Beyond these limitations, our study provides an unprecedented focus on the post-operative physical therapies carried out in a referral center after massive tumor resections of the distal femur and the implantation of megaprostheses. Unlike previous studies, whose primary focus was on surgical procedures, patients’ survival, and the evaluation of post-operative complication rates, our study has at its center the mutual correlation between surgical procedures, the first post-operative rehabilitation, and patients’ functional outcomes. To our knowledge, detailed post-operative rehabilitation protocols and post-operative data, such as the timing of standing and walking, had never been extensively considered in previous studies on distal femur megaprostheses. As modern orthopedics is recognizing ever more the importance of correct rehabilitation to maximize the effectiveness of arthroplasty and other surgeries that involve articular segments [
12,
13,
14,
15,
16], the same mindset should be translated to orthopedic oncology and megaprosthetic surgery.
Our outcomes suggest that proper rehabilitation, focused on early mobilization and progressive weight-bearing, is crucial to maximizing patients’ functional outcomes in mid- and long-term scenarios. As soon as patients reach clinical stability, they should be assisted in postural transitions in bed and transferred to a sitting position. In the following days, patients should be abetted to maintain muscle tone and tropism with active and passive foot, ankle, and knee mobilization exercises. Daily exercises in an isometric contraction of the quadriceps, adductors, glutes, and gastrocnemius and open-kinetic-chain exercises of the lower limb should also be taught and encouraged, preparing patients and easing the transition to the standing position for walking re-education.

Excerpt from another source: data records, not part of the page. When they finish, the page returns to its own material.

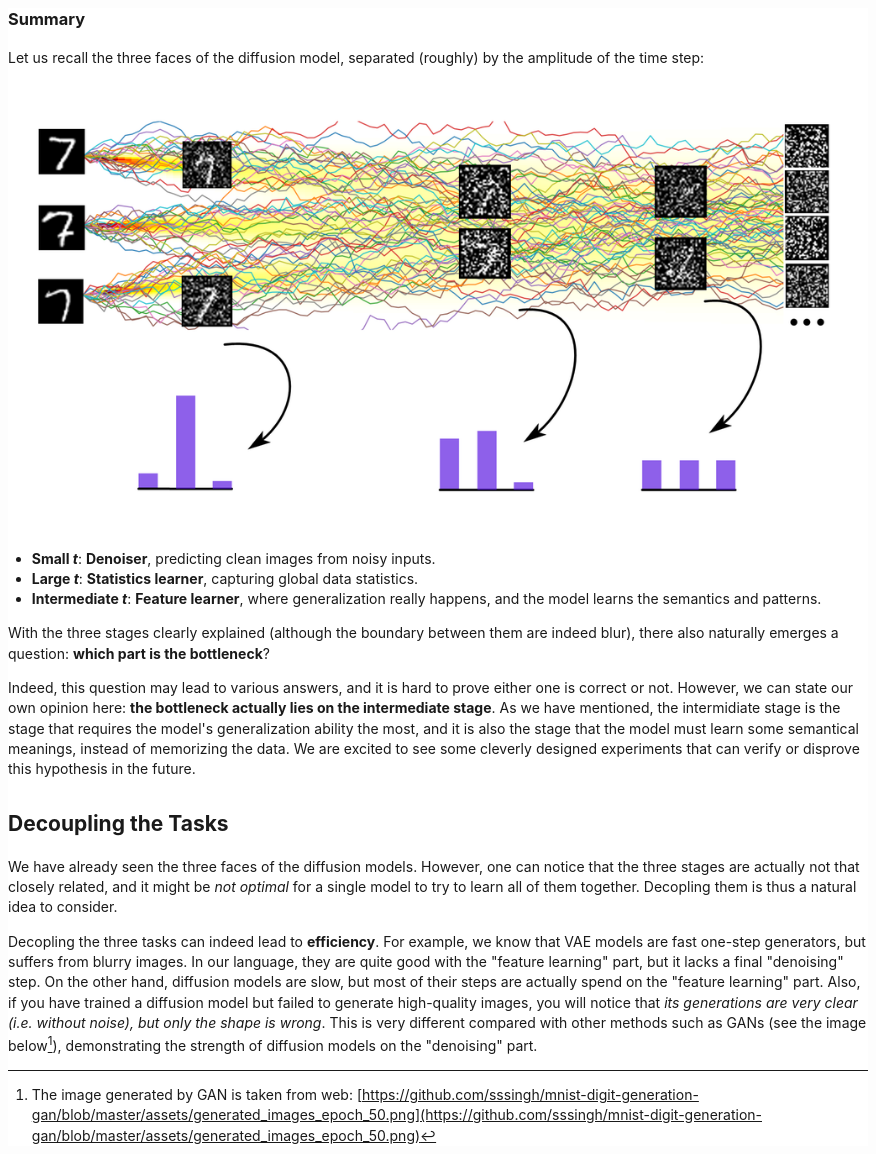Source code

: ### Summary

Let us recall the three faces of the diffusion model, separated (roughly) by the amplitude of the time step:

![](/assets/images/posts/2024_1129/9.png)

- **Small $t$**: **Denoiser**, predicting clean images from noisy inputs.  
- **Large $t$**: **Statistics learner**, capturing global data statistics.  
- **Intermediate $t$**: **Feature learner**, where generalization really happens, and the model learns the semantics and patterns.

With the three stages clearly explained (although the boundary between them are indeed blur), there also naturally emerges a question: **which part is the bottleneck**? 

Indeed, this question may lead to various answers, and it is hard to prove either one is correct or not. However, we can state our own opinion here: **the bottleneck actually lies on the intermediate stage**. As we have mentioned, the intermidiate stage is the stage that requires the model's generalization ability the most, and it is also the stage that the model must learn some semantical meanings, instead of memorizing the data. We are excited to see some cleverly designed experiments that can verify or disprove this hypothesis in the future.

## Decoupling the Tasks

We have already seen the three faces of the diffusion models. However, one can notice that the three stages are actually not that closely related, and it might be *not optimal* for a single model to try to learn all of them together. Decopling them is thus a natural idea to consider.

Decopling the three tasks can indeed lead to **efficiency**. For example, we know that VAE models are fast one-step generators, but suffers from blurry images. In our language, they are quite good with the "feature learning" part, but it lacks a final "denoising" step. On the other hand, diffusion models are slow, but most of their steps are actually spend on the "feature learning" part. Also, if you have trained a diffusion model but failed to generate high-quality images, you will notice that *its generations are very clear (i.e. without noise), but only the shape is wrong*. This is very different compared with other methods such as GANs (see the image below[^8]), demonstrating the strength of diffusion models on the "denoising" part.


[^1]: Ho, Jonathan, Ajay Jain, and Pieter Abbeel. "Denoising diffusion probabilistic models." Advances in neural information processing systems 33 (2020): 6840-6851.
[^2]: He, Kaiming, et al. "Deep residual learning for image recognition." Proceedings of the IEEE conference on computer vision and pattern recognition. 2016.
[^3]: Weng, Lilian. (Jul 2021). What are diffusion models? Lil’Log. [https://lilianweng.github.io/posts/2021-07-11-diffusion-models/](https://lilianweng.github.io/posts/2021-07-11-diffusion-models/).
[^4]: Note: the numbers inside the figure are made up, same for the figures afterward.
[^5]: Nichol, Alexander Quinn, and Prafulla Dhariwal. "Improved denoising diffusion probabilistic models." International conference on machine learning. PMLR, 2021.
[^6]: Lipman, Yaron, et al. "Flow matching for generative modeling." arXiv preprint arXiv:2210.02747 (2022).
[^7]: Liu, Xingchao, Chengyue Gong, and Qiang Liu. "Flow straight and fast: Learning to generate and transfer data with rectified flow." arXiv preprint arXiv:2209.03003 (2022).
[^8]: The image generated by GAN is taken from web: [https://github.com/sssingh/mnist-digit-generation-gan/blob/master/assets/generated_images_epoch_50.png](https://github.com/sssingh/mnist-digit-generation-gan/blob/master/assets/generated_images_epoch_50.png)
[^9]: Image credit: [https://mit-6s978.github.io/](https://mit-6s978.github.io/)
[^10]: See our code at [https://github.com/Hope7Happiness/6s978_project](https://github.com/Hope7Happiness/6s978_project)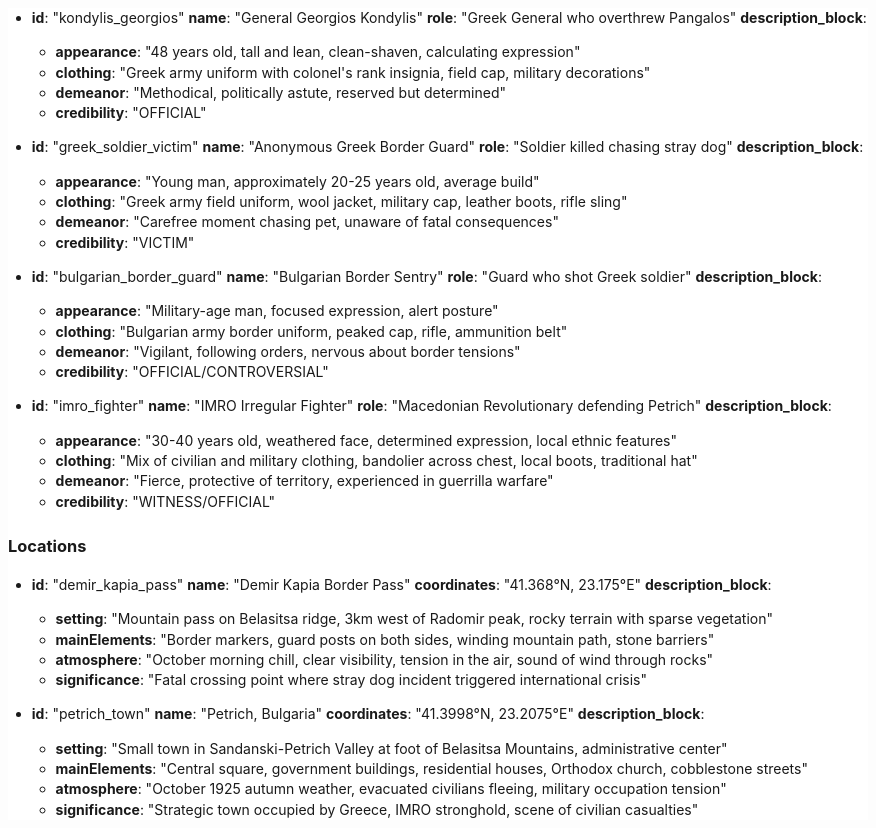 - **id**: "kondylis_georgios"
  **name**: "General Georgios Kondylis"
  **role**: "Greek General who overthrew Pangalos"
  **description_block**:
    - **appearance**: "48 years old, tall and lean, clean-shaven, calculating expression"
    - **clothing**: "Greek army uniform with colonel's rank insignia, field cap, military decorations"
    - **demeanor**: "Methodical, politically astute, reserved but determined"
    - **credibility**: "OFFICIAL"

- **id**: "greek_soldier_victim"
  **name**: "Anonymous Greek Border Guard"
  **role**: "Soldier killed chasing stray dog"
  **description_block**:
    - **appearance**: "Young man, approximately 20-25 years old, average build"
    - **clothing**: "Greek army field uniform, wool jacket, military cap, leather boots, rifle sling"
    - **demeanor**: "Carefree moment chasing pet, unaware of fatal consequences"
    - **credibility**: "VICTIM"

- **id**: "bulgarian_border_guard"
  **name**: "Bulgarian Border Sentry"
  **role**: "Guard who shot Greek soldier"
  **description_block**:
    - **appearance**: "Military-age man, focused expression, alert posture"
    - **clothing**: "Bulgarian army border uniform, peaked cap, rifle, ammunition belt"
    - **demeanor**: "Vigilant, following orders, nervous about border tensions"
    - **credibility**: "OFFICIAL/CONTROVERSIAL"

- **id**: "imro_fighter"
  **name**: "IMRO Irregular Fighter"
  **role**: "Macedonian Revolutionary defending Petrich"
  **description_block**:
    - **appearance**: "30-40 years old, weathered face, determined expression, local ethnic features"
    - **clothing**: "Mix of civilian and military clothing, bandolier across chest, local boots, traditional hat"
    - **demeanor**: "Fierce, protective of territory, experienced in guerrilla warfare"
    - **credibility**: "WITNESS/OFFICIAL"

### Locations

- **id**: "demir_kapia_pass"
  **name**: "Demir Kapia Border Pass"
  **coordinates**: "41.368°N, 23.175°E"
  **description_block**:
    - **setting**: "Mountain pass on Belasitsa ridge, 3km west of Radomir peak, rocky terrain with sparse vegetation"
    - **mainElements**: "Border markers, guard posts on both sides, winding mountain path, stone barriers"
    - **atmosphere**: "October morning chill, clear visibility, tension in the air, sound of wind through rocks"
    - **significance**: "Fatal crossing point where stray dog incident triggered international crisis"

- **id**: "petrich_town"
  **name**: "Petrich, Bulgaria"
  **coordinates**: "41.3998°N, 23.2075°E"
  **description_block**:
    - **setting**: "Small town in Sandanski-Petrich Valley at foot of Belasitsa Mountains, administrative center"
    - **mainElements**: "Central square, government buildings, residential houses, Orthodox church, cobblestone streets"
    - **atmosphere**: "October 1925 autumn weather, evacuated civilians fleeing, military occupation tension"
    - **significance**: "Strategic town occupied by Greece, IMRO stronghold, scene of civilian casualties"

Physiotherapists and rehabilitators, inside and outside referral centers, should indeed be instructed to provide daily treatment for those who have been treated with megaprostheses. Although their care could slightly change depending on the necessities of every case, its intensity should never be limited for fear of harm, nor should it be limited to the first weeks following the surgical treatment.
Rehabilitation should be considered a pivotal factor in decreeing the success of megaprosthetic implants in long-surviving patients, as good post-operative performance could bring them back to their activities of daily living and lead to consistent improvement in their quality of life.
5. Conclusions
In conclusion, rehabilitation is essential to the treatment pathway of patients who have received megaprosthetic implants due to distal femur bone tumors. Although physical therapies should be customized for each patient, a standardized protocol focused on early knee mobilization and weight-bearing should be recommended to maximize patients’ post-operative functional recovery in the weeks and months that follow the surgical intervention. Larger studies with a broad focus on the rehabilitation of distal femur megaprostheses, even with different rehabilitative protocols, would be beneficial to increase and broaden physicians’ and rehabilitators’ knowledge on this topic.